• **Описание задания**: Укажите по интервью с Андреем Могучим ниже, как расшифровывается название технического вуза ЛИАП, где он учился.

• **Исходный текст**:

***

Андрей Могучий: Любой художник отчасти бунтарь.
29.10.2017 43281 0.0 0

Андрей Могучий: Любой художник отчасти бунтарь.

Режиссер Андрей Могучий перед показом своего спектакля «Алиса» в Москве.Сергей Фадеичев ТАСС

- Ознакомилась с вашей биографией. Вы получили серьезное техническое образование. Но после окончания института сразу пошли учиться в творческий вуз.
- Да, это правда.
- Означает ли это, что желание возникло намного раньше?
- Я не мечтал о театре с детства, как многие в нашей профессии. Интерес появился позже на первом курсе того самого серьезного технического ВУЗа, но чисто зрительский. Кстати, ВУЗ назывался ЛИАП (Ленинградский институт авиационного приборостроения). На тот момент я знал все спектакли, которые шли в Питере и в Москве, и большинство из них посмотрел. На третьем курсе, благодаря, в общем, случайности, сам оказался на сцене. Мы тогда увлеклись теорией театра, изучали Мейерхольда, Михаила Чехова, опыты Гротовского, - тогда и возникла довольно безумная для того времени идея создания собственного театра. Сейчас это никаким сверхъестественным поступком не выглядит, но тогда вне государства существовал только  Ленинградский рок-клуб, Слава Полунин и “Лицедеи”, потом “Дерево”, а потом уж хлынул поток независимых театральных групп. Мы вписались в этот бурный поток, было весело и казалось, что все впереди. На самом деле я не знаю, кто из нашей ЛИАПовской группы работает сегодня по специальности. Многие пошли в творческие профессии, кто-то в политику, в общем кто куда.

***

• **Фрагменты записей**:
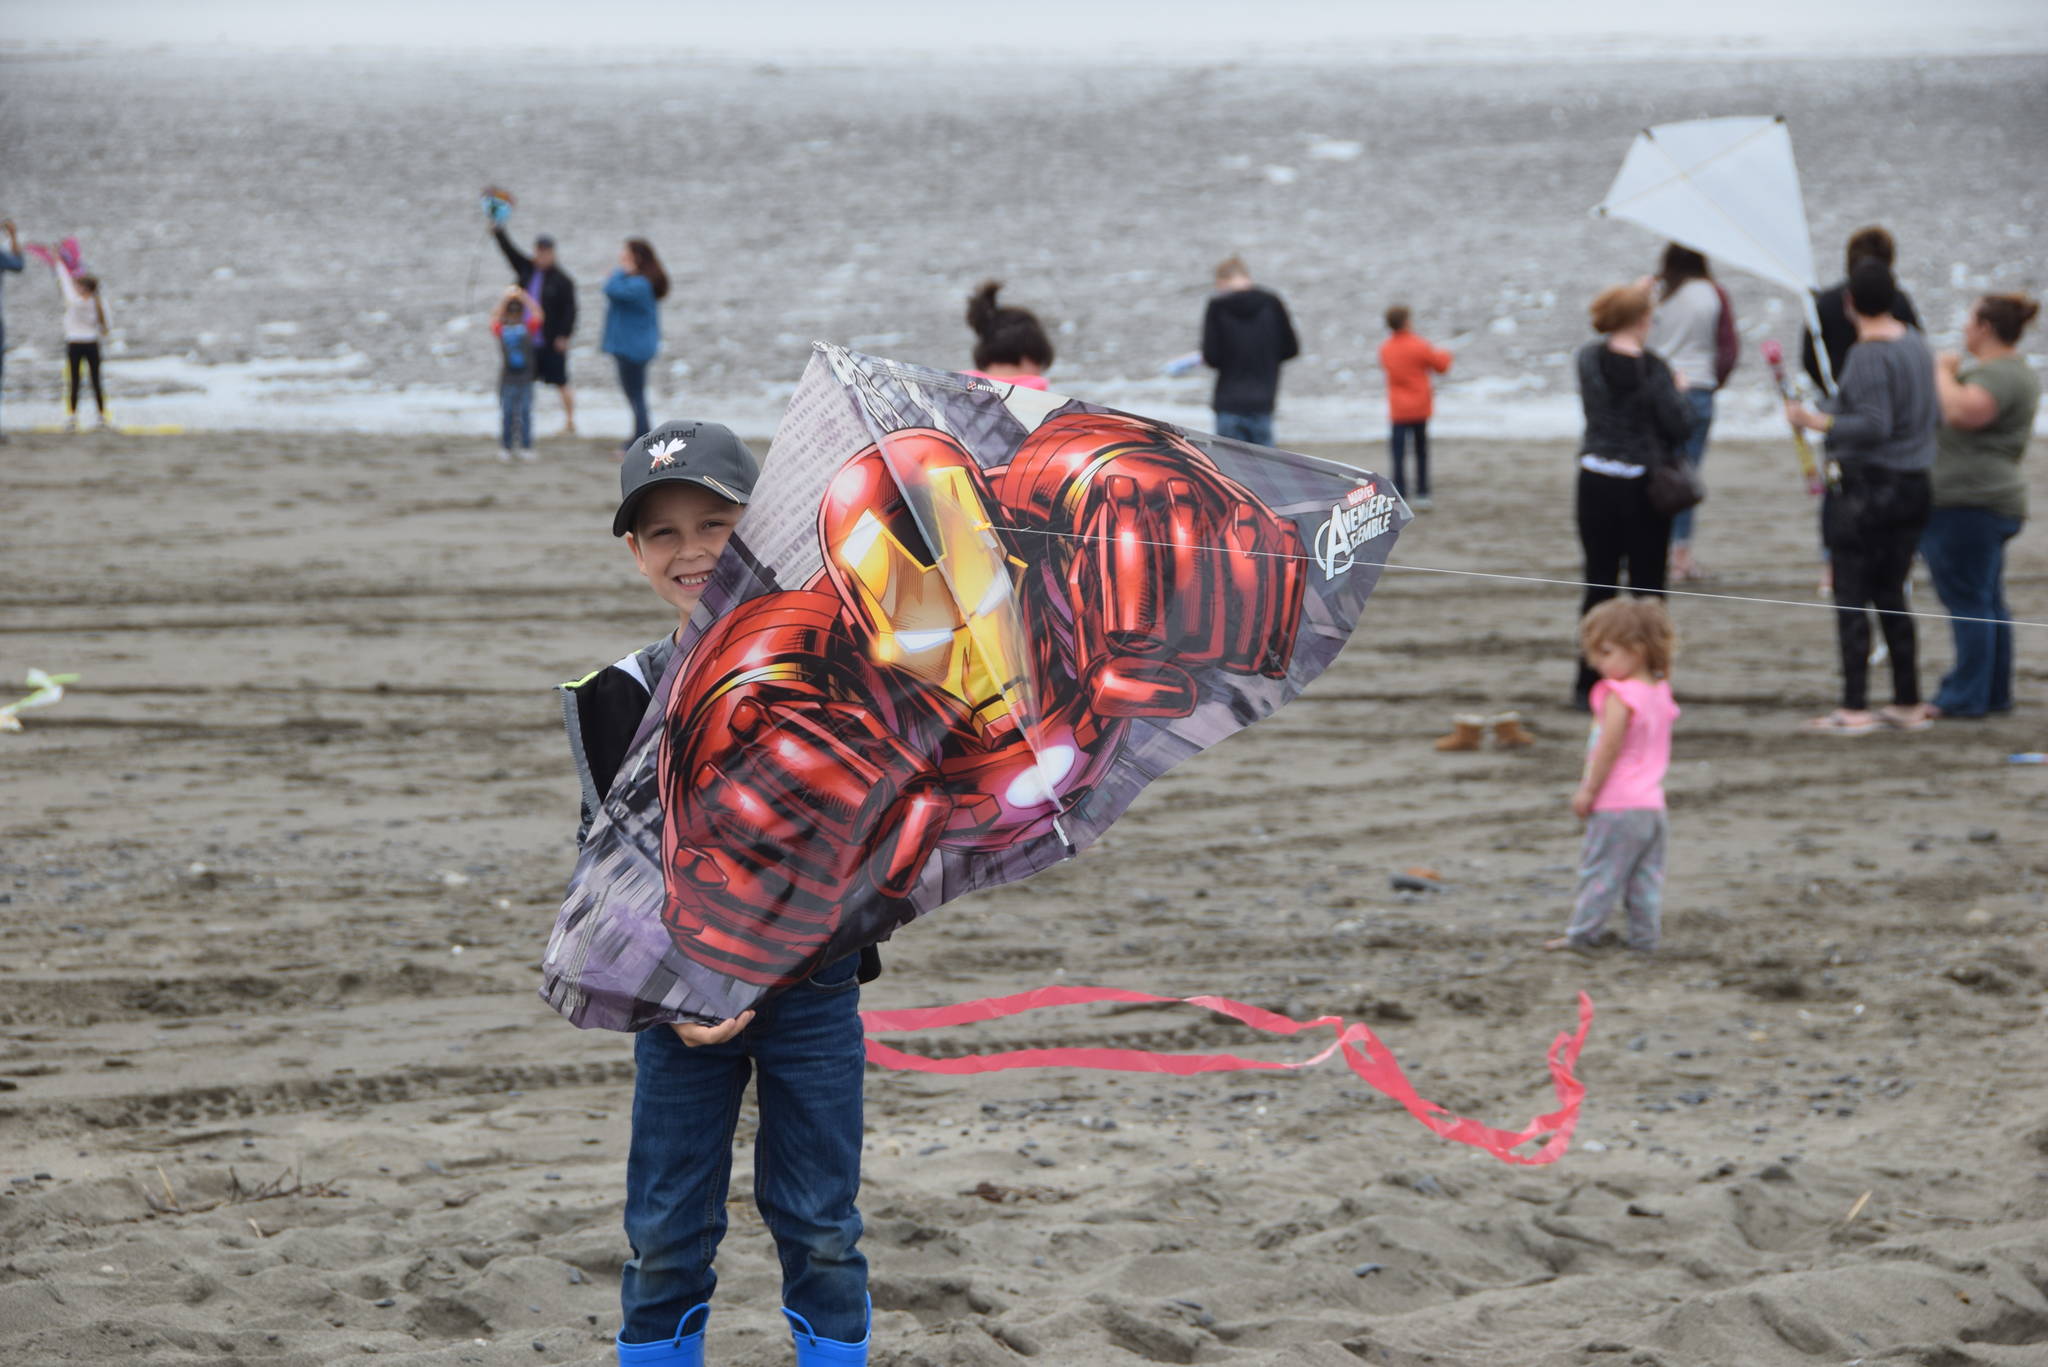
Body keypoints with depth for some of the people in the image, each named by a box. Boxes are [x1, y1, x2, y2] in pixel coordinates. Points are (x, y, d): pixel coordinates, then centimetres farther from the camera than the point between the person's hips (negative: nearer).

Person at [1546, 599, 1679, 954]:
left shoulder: (1619, 695, -15)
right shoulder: (1660, 692, 11)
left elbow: (1609, 747, -18)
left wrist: (1588, 791, -12)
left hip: (1617, 805, -8)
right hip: (1653, 804, 8)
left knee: (1599, 872, 0)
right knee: (1646, 877, 10)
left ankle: (1581, 934, 6)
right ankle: (1646, 935, 11)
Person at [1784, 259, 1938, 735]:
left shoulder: (1868, 355, -17)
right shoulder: (1915, 343, 8)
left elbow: (1874, 426, -23)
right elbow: (1935, 414, 17)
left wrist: (1817, 421, -24)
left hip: (1865, 484, -8)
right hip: (1913, 485, 8)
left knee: (1851, 598, -2)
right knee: (1891, 595, 15)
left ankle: (1855, 709, -4)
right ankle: (1908, 704, 16)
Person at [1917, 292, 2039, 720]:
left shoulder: (1999, 375, -17)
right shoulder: (2013, 371, 18)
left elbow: (1962, 412, -34)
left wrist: (1943, 371, -18)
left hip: (1969, 503, -11)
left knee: (1967, 601, -7)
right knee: (1988, 603, 14)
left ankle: (1967, 696, -6)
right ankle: (1995, 693, 19)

***

• **Ваше решение**: Ленинградский институт авиационного приборостроения.